Dataset excerpts:
- - - - - - -
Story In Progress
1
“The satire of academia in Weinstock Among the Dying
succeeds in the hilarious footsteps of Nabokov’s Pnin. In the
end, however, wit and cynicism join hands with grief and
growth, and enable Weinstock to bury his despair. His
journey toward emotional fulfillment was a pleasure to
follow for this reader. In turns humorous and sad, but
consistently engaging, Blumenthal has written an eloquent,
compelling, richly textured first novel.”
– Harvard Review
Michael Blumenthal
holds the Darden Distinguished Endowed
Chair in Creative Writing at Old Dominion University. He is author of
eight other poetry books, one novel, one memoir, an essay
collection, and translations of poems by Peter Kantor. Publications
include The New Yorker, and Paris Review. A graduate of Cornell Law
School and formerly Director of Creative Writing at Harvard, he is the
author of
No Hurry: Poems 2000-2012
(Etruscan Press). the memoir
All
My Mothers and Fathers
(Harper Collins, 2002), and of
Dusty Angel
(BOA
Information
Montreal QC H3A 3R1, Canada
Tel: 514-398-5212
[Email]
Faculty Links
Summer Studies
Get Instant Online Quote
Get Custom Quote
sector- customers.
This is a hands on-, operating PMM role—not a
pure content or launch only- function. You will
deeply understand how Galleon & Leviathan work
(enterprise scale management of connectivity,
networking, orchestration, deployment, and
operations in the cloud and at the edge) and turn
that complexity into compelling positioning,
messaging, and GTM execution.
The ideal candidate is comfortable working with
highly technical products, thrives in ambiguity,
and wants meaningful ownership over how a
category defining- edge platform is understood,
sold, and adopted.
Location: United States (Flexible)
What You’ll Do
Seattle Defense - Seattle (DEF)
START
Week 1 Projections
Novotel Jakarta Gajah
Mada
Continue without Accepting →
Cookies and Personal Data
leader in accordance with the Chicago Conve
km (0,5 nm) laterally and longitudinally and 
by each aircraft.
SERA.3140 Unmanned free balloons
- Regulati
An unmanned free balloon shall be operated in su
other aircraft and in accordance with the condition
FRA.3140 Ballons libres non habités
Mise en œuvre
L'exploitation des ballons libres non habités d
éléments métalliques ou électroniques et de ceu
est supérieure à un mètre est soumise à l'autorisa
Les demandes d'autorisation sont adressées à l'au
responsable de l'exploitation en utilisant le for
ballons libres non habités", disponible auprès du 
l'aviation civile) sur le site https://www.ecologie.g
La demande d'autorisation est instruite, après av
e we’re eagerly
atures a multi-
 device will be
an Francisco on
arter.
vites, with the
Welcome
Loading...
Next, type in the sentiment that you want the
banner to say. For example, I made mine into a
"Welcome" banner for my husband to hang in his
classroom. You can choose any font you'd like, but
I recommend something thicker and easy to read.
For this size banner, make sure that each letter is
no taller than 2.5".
- - - - - - -
Exercise: Arrange every line of text in the records above as a numbered list, omitting any blank lines.

Answer section:
1. Story In Progress
2. 1
3. “The satire of academia in Weinstock Among the Dying
4. succeeds in the hilarious footsteps of Nabokov’s Pnin. In the
5. end, however, wit and cynicism join hands with grief and
6. growth, and enable Weinstock to bury his despair. His
7. journey toward emotional fulfillment was a pleasure to
8. follow for this reader. In turns humorous and sad, but
9. consistently engaging, Blumenthal has written an eloquent,
10. compelling, richly textured first novel.”
11. – Harvard Review
12. Michael Blumenthal
13. holds the Darden Distinguished Endowed
14. Chair in Creative Writing at Old Dominion University. He is author of
15. eight other poetry books, one novel, one memoir, an essay
16. collection, and translations of poems by Peter Kantor. Publications
17. include The New Yorker, and Paris Review. A graduate of Cornell Law
18. School and formerly Director of Creative Writing at Harvard, he is the
19. author of
20. No Hurry: Poems 2000-2012
21. (Etruscan Press). the memoir
22. All
23. My Mothers and Fathers
24. (Harper Collins, 2002), and of
25. Dusty Angel
26. (BOA
27. Information
28. Montreal QC H3A 3R1, Canada
29. Tel: 514-398-5212
30. [Email]
31. Faculty Links
32. Summer Studies
33. Get Instant Online Quote
34. Get Custom Quote
35. sector- customers.
36. This is a hands on-, operating PMM role—not a
37. pure content or launch only- function. You will
38. deeply understand how Galleon & Leviathan work
39. (enterprise scale management of connectivity,
40. networking, orchestration, deployment, and
41. operations in the cloud and at the edge) and turn
42. that complexity into compelling positioning,
43. messaging, and GTM execution.
44. The ideal candidate is comfortable working with
45. highly technical products, thrives in ambiguity,
46. and wants meaningful ownership over how a
47. category defining- edge platform is understood,
48. sold, and adopted.
49. Location: United States (Flexible)
50. What You’ll Do
51. Seattle Defense - Seattle (DEF)
52. START
53. Week 1 Projections
54. Novotel Jakarta Gajah
55. Mada
56. Continue without Accepting →
57. Cookies and Personal Data
58. leader in accordance with the Chicago Conve
59. km (0,5 nm) laterally and longitudinally and 
60. by each aircraft.
61. SERA.3140 Unmanned free balloons
62. - Regulati
63. An unmanned free balloon shall be operated in su
64. other aircraft and in accordance with the condition
65. FRA.3140 Ballons libres non habités
66. Mise en œuvre
67. L'exploitation des ballons libres non habités d
68. éléments métalliques ou électroniques et de ceu
69. est supérieure à un mètre est soumise à l'autorisa
70. Les demandes d'autorisation sont adressées à l'au
71. responsable de l'exploitation en utilisant le for
72. ballons libres non habités", disponible auprès du 
73. l'aviation civile) sur le site https://www.ecologie.g
74. La demande d'autorisation est instruite, après av
75. e we’re eagerly
76. atures a multi-
77.  device will be
78. an Francisco on
79. arter.
80. vites, with the
81. Welcome
82. Loading...
83. Next, type in the sentiment that you want the
84. banner to say. For example, I made mine into a
85. "Welcome" banner for my husband to hang in his
86. classroom. You can choose any font you'd like, but
87. I recommend something thicker and easy to read.
88. For this size banner, make sure that each letter is
89. no taller than 2.5".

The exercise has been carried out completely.